Suppose p(T \ {e}) contained a cycle C. Then p^(-1)(C) must be a path connecting a and b. But then T would contain the cycle p^(-1)(C) ∪ {e}, contradicting the premise that T is a tree.
Thus p(T \ {e}) is a cycle-free set of edges of G' with cardinality N - 2, and that implies (see above) that it is a spanning tree.
Let T'' be a minimal spanning tree of G' and S = p^(-1)(T'').
Then S ∪ {e} has no cycles.
If there were a cycle in S, that would project to a cycle in T'', so every cycle in S ∪ {e} must contain e. Suppose C were a cycle in S ∪ {e}. Then C \ {e} is a path connecting a and b, thus C \ {e} projects to a cycle in G', since a and b project to the same vertex of G'. That contradicts the premise that T'' is a tree.
So S ∪ {e} is an edge set of cardinality N - 1 without cycles, and hence (see above) a spanning tree of G.
Then W(T) <= W(S ∪ {e}) since T is a minimal spanning tree, and thus
W(p(T \ {e})) = W(T \ {e}) <= W(S) = W(T'')

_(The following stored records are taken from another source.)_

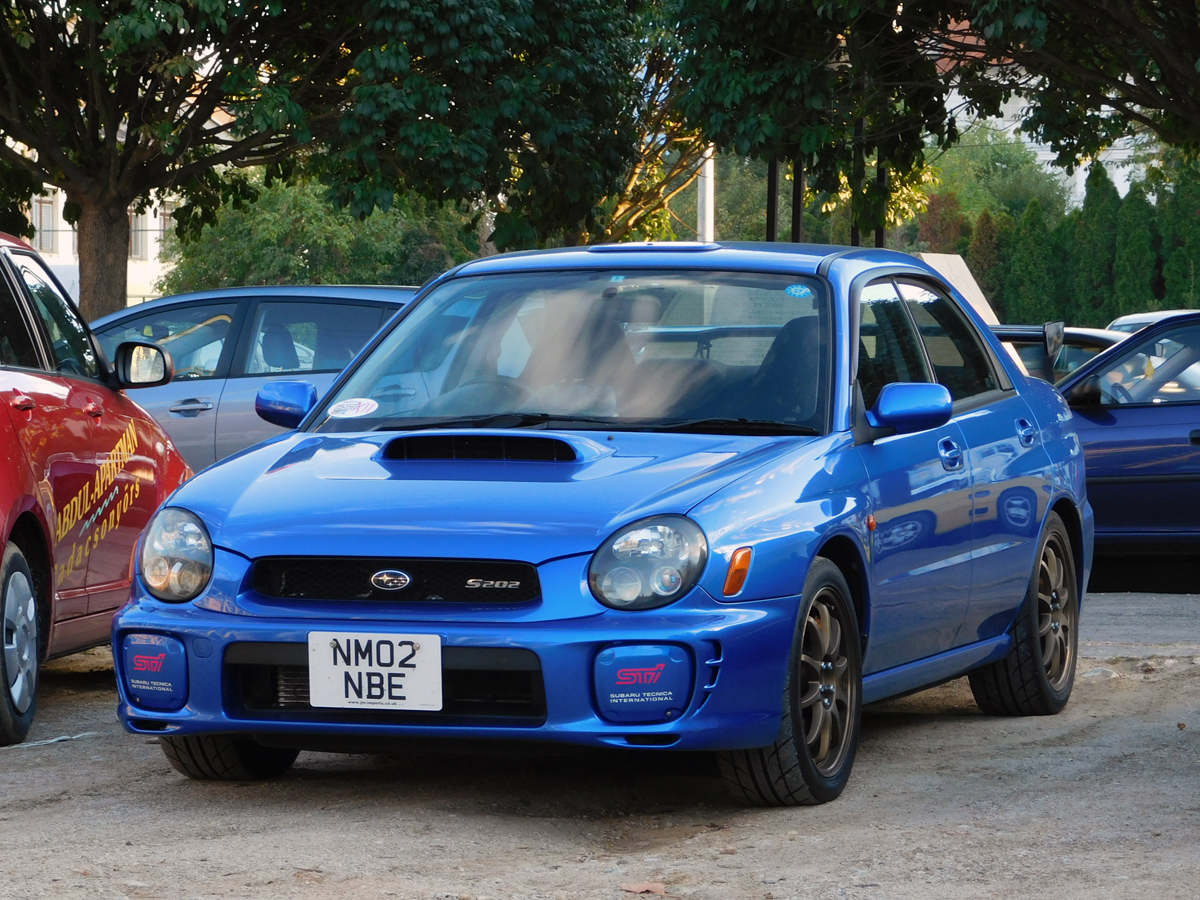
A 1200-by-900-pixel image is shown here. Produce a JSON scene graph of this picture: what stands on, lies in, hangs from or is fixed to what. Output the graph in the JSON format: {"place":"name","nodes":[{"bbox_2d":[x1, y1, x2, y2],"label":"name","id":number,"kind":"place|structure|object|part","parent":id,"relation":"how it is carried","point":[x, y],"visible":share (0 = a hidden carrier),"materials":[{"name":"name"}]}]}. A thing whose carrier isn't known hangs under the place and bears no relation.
{"place":"outdoors","nodes":[
{"label":"outdoors","id":0,"kind":"place"},
{"bbox_2d":[21,178,182,310],"label":"building","id":1,"kind":"structure","parent":0,"point":[60,228],"materials":[{"name":"white paint"}]},
{"bbox_2d":[31,194,58,254],"label":"window","id":2,"kind":"structure","parent":1,"relation":"in","point":[45,207],"materials":[{"name":"white"}]},
{"bbox_2d":[131,208,158,261],"label":"window","id":3,"kind":"structure","parent":1,"relation":"in","point":[137,235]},
{"bbox_2d":[155,203,173,259],"label":"window","id":4,"kind":"structure","parent":1,"relation":"in","point":[157,235],"materials":[{"name":"white"}]},
{"bbox_2d":[0,584,1199,899],"label":"gravel ground","id":5,"kind":"structure","parent":0,"point":[962,729],"materials":[{"name":"grey gravel"}]},
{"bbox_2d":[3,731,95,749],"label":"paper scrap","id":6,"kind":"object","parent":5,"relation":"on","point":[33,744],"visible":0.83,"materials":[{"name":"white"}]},
{"bbox_2d":[0,229,195,747],"label":"red car","id":7,"kind":"object","parent":5,"relation":"on","point":[1,550],"visible":0.96,"materials":[{"name":"red metal"}]},
{"label":"car wheel","id":8,"kind":"part","parent":7,"relation":"part of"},
{"bbox_2d":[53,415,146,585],"label":"decal","id":9,"kind":"object","parent":7,"relation":"attached to","point":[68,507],"visible":0.95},
{"bbox_2d":[99,243,1098,807],"label":"blue car","id":10,"kind":"object","parent":5,"relation":"on","point":[614,636],"visible":0.94,"materials":[{"name":"blue metal"}]},
{"label":"tire","id":11,"kind":"part","parent":10,"relation":"part of","materials":[{"name":"black rubber"}]},
{"bbox_2d":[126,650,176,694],"label":"decal","id":12,"kind":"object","parent":10,"relation":"attached to","point":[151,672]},
{"bbox_2d":[326,397,378,418],"label":"windshield sticker","id":13,"kind":"object","parent":10,"relation":"attached to","point":[346,409],"visible":0.99,"materials":[{"name":"white paper"}]},
{"bbox_2d":[306,631,444,710],"label":"license plate","id":14,"kind":"object","parent":10,"relation":"attached to","point":[363,669],"visible":0.98,"materials":[{"name":"white plastic"}]},
{"label":"bumper","id":15,"kind":"part","parent":10,"relation":"part of","materials":[{"name":"blue plastic"}]},
{"label":"windshield","id":16,"kind":"part","parent":10,"relation":"part of","materials":[{"name":"clear glass"}]},
{"label":"wiper blades","id":17,"kind":"part","parent":10,"relation":"part of","materials":[{"name":"black rubber"}]},
{"label":"headlight","id":18,"kind":"part","parent":10,"relation":"part of","materials":[{"name":"clear plastic"}]},
{"label":"seat","id":19,"kind":"part","parent":10,"relation":"part of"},
{"bbox_2d":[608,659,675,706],"label":"decal","id":20,"kind":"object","parent":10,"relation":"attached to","point":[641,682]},
{"bbox_2d":[784,283,813,299],"label":"windshield sticker","id":21,"kind":"object","parent":10,"relation":"attached to","point":[793,288],"visible":0.98,"materials":[{"name":"blue"}]},
{"label":"mirror","id":22,"kind":"part","parent":10,"relation":"part of","materials":[{"name":"blue mirror"}]},
{"label":"windows","id":23,"kind":"part","parent":10,"relation":"part of","materials":[{"name":"glass"}]},
{"label":"door handle","id":24,"kind":"part","parent":10,"relation":"part of","materials":[{"name":"blue metal"}]},
{"label":"wheel","id":25,"kind":"part","parent":10,"relation":"part of","materials":[{"name":"black rubber"}]},
{"bbox_2d":[621,881,666,895],"label":"dry leaf","id":26,"kind":"object","parent":5,"relation":"on","point":[634,888],"visible":0.94,"materials":[{"name":"brown"}]},
{"bbox_2d":[1054,312,1199,588],"label":"blue car","id":27,"kind":"object","parent":5,"relation":"on","point":[1134,419],"visible":0.54,"materials":[{"name":"blue metal"}]},
{"bbox_2d":[930,15,1157,212],"label":"building","id":28,"kind":"structure","parent":0,"point":[1029,144],"materials":[{"name":"white"}]},
{"label":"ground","id":29,"kind":"structure","parent":0},
{"bbox_2d":[88,285,418,473],"label":"silver car","id":30,"kind":"object","parent":29,"relation":"on","point":[214,311],"visible":0.29,"materials":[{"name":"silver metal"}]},
{"label":"mirror","id":31,"kind":"part","parent":30,"relation":"part of","materials":[{"name":"blue mirror"}]},
{"bbox_2d":[160,176,475,290],"label":"shrub","id":32,"kind":"object","parent":29,"relation":"on","point":[393,283],"visible":0.52,"materials":[{"name":"green plant"}]},
{"bbox_2d":[0,0,646,324],"label":"tree","id":33,"kind":"object","parent":29,"relation":"on","point":[254,21],"visible":0.98,"materials":[{"name":"green plant"}]},
{"label":"tree trunk","id":34,"kind":"part","parent":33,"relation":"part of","materials":[{"name":"brown"}]},
{"bbox_2d":[596,2,710,244],"label":"tree","id":35,"kind":"object","parent":29,"relation":"on","point":[629,190],"visible":0.33,"materials":[{"name":"plant"}]},
{"bbox_2d":[697,145,714,242],"label":"pole","id":36,"kind":"object","parent":29,"relation":"on","point":[711,170],"visible":0.33,"materials":[{"name":"white metal"}]},
{"bbox_2d":[765,157,778,240],"label":"pole","id":37,"kind":"object","parent":29,"relation":"on","point":[771,197],"visible":0.33,"materials":[{"name":"black metal"}]},
{"bbox_2d":[790,157,804,242],"label":"pole","id":38,"kind":"object","parent":29,"relation":"on","point":[798,218],"visible":0.31,"materials":[{"name":"metal"}]},
{"bbox_2d":[850,113,865,247],"label":"pole","id":39,"kind":"object","parent":29,"relation":"on","point":[853,235],"visible":0.34,"materials":[{"name":"metal"}]},
{"bbox_2d":[873,148,886,248],"label":"pole","id":40,"kind":"object","parent":29,"relation":"on","point":[880,235],"visible":0.3,"materials":[{"name":"black metal"}]},
{"bbox_2d":[656,0,1199,220],"label":"tree","id":41,"kind":"object","parent":29,"relation":"on","point":[970,18],"visible":0.96,"materials":[{"name":"plant"}]},
{"bbox_2d":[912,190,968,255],"label":"shrub","id":42,"kind":"object","parent":29,"relation":"on","point":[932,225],"visible":0.44,"materials":[{"name":"plant"}]},
{"bbox_2d":[918,252,999,328],"label":"white panel","id":43,"kind":"object","parent":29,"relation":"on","point":[962,263],"visible":0.28,"materials":[{"name":"white"}]},
{"bbox_2d":[967,210,1006,318],"label":"tree","id":44,"kind":"object","parent":29,"relation":"on","point":[987,243],"visible":0.41,"materials":[{"name":"green plant"}]},
{"bbox_2d":[919,128,1070,229],"label":"tree","id":45,"kind":"object","parent":29,"relation":"on","point":[997,167],"visible":0.46,"materials":[{"name":"green plant"}]},
{"bbox_2d":[1003,200,1060,324],"label":"tree","id":46,"kind":"object","parent":29,"relation":"on","point":[1024,276],"visible":0.66,"materials":[{"name":"green plant"}]},
{"bbox_2d":[989,322,1132,384],"label":"dark car","id":47,"kind":"object","parent":29,"relation":"on","point":[1101,339],"visible":0.13,"materials":[{"name":"metal"}]},
{"bbox_2d":[1067,161,1118,324],"label":"conifer tree","id":48,"kind":"object","parent":29,"relation":"on","point":[1091,205],"visible":0.64,"materials":[{"name":"green plant"}]},
{"bbox_2d":[1112,184,1157,318],"label":"conifer tree","id":49,"kind":"object","parent":29,"relation":"on","point":[1129,248],"visible":0.63,"materials":[{"name":"green plant"}]},
{"bbox_2d":[1107,308,1197,333],"label":"white car","id":50,"kind":"object","parent":29,"relation":"on","point":[1134,321],"visible":0.12,"materials":[{"name":"white metal"}]},
{"bbox_2d":[1159,157,1199,309],"label":"conifer tree","id":51,"kind":"object","parent":29,"relation":"on","point":[1171,276],"visible":0.76,"materials":[{"name":"green plant"}]}
]}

Since T'' is assumed to be a minimal spanning tree of G', it follows that equality holds, and that p(T \ {e}) is a minimal spanning tree of G', and that S ∪ {e} is a minimal spanning tree of G.
Now to the induction to prove the correctness of Kruskal's algorithm:
For a graph with at most two vertices, it is obvious that the algorithm produces a minimal spanning tree.
For n >= 2, assume the correctness of the algorithm for all connected graphs with at most n vertices. (Induction hypothesis)
Let G be a connected graph with n+1 vertices. Let e be the first edge chosen in the algorithm, and a and b its endpoints.
Let G' be the graph obtained from G by identifying a and b, and p :: G -> G' the projection.
Let T be the edge set selected by the algorithm.
Then p(T \ {e}) is the edge set selected by Kruskal's algorithm on G'. Thus, by the Lemma above, T is a minimal spanning tree of G.
(Okay, probably the proof in wikipedia is simpler, but I wanted to produce a different one.)